The TV series “Vice Principals” is dark and hilarious. The show follows Neal Gamby (Danny McBride), a vice principal who returns to North Jackson High School after someone attempts to murder him in the first season. He survives the shooting, but he is constantly suspicious of everyone and on a mission to find his assassin. Gamby’s partner in crime Lee Russell (Walton Goggins) is the new principal and a narcissistic bully who vows to aid Gamby in his mission to find his assassin.

The show has its highs and lows and recreates a high school experience that is absurdly hysterical and unbelievable. Gamby is as offensive as he is inconsiderate, which makes him hated by almost every teacher in the school. He has done little to build his relationships, and his obsession with ex-girlfriend, Amanda Snodgrass (Georgia King), becomes his driving motivation.
In the first season, Russell enjoyed strewing disorder, and his antics define him as a ruthless opportunist who is determined to rule the school. The two men who shared the position of interim vice principals in season one feel alienated by their peers, and in order to dominate North Jackson they recreate themselves in a hostile fashion. Gamby and Russell are warriors who never conform to their peer’s expectations. The ridiculous monologue, although offensive, adds a spice to the show.

The dialogue is arranged like a joke, using every opportunity to surprise the viewer and catch them off guard for an uncomfortable laugh. There is a closeness to the truth every short episode captures that makes the shows offensiveness enticing. Gamby is a seemingly vicious character who is somehow relatable. He is driven by his pursuit of vengeance, and his grit becomes inspiration for viewers who are left wondering what will happen next.

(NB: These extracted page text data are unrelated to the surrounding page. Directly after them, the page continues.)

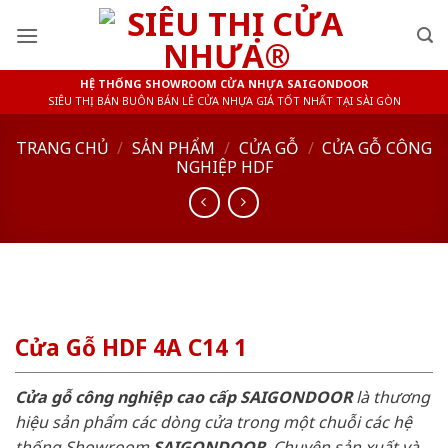
Skip
to
content
HỆ THỐNG SHOWROOM CỬA NHỰA SAIGONDOOR
SIÊU THỊ BÁN BUÔN BÁN LẺ CỬA NHỰA GIÁ TỐT NHẤT TẠI SÀI GÒN
TRANG CHỦ
/
SẢN PHẨM
/
CỬA GỖ
/
CỬA GỖ CÔNG
NGHIỆP HDF
Cửa Gỗ HDF 4A C14 1
Cửa gỗ công nghiệp cao cấp SAIGONDOOR
là thương
hiệu sản phẩm các dòng cửa trong một chuỗi các hệ
thống Showroom
SAIGONDOOR
. Chuyên sản xuất và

This show benefits from its talented stars who have been in other HBO series and make the subscription worth every penny. Gamby and Lee make up a duo who use their power at North Jackson to compensate for their meaningless personal lives. It is the furthest thing from a light comedy that one can imagine. Gamby’s relationship with his students teeters on abusive, and hilarity follows each disparaging comment he makes toward them. If there was ever an artful use of awful language, the writers of this show have nailed it. The most appealing thing about this series is that something always seems a little off, and each episode ends abruptly challenging viewers to come back for more.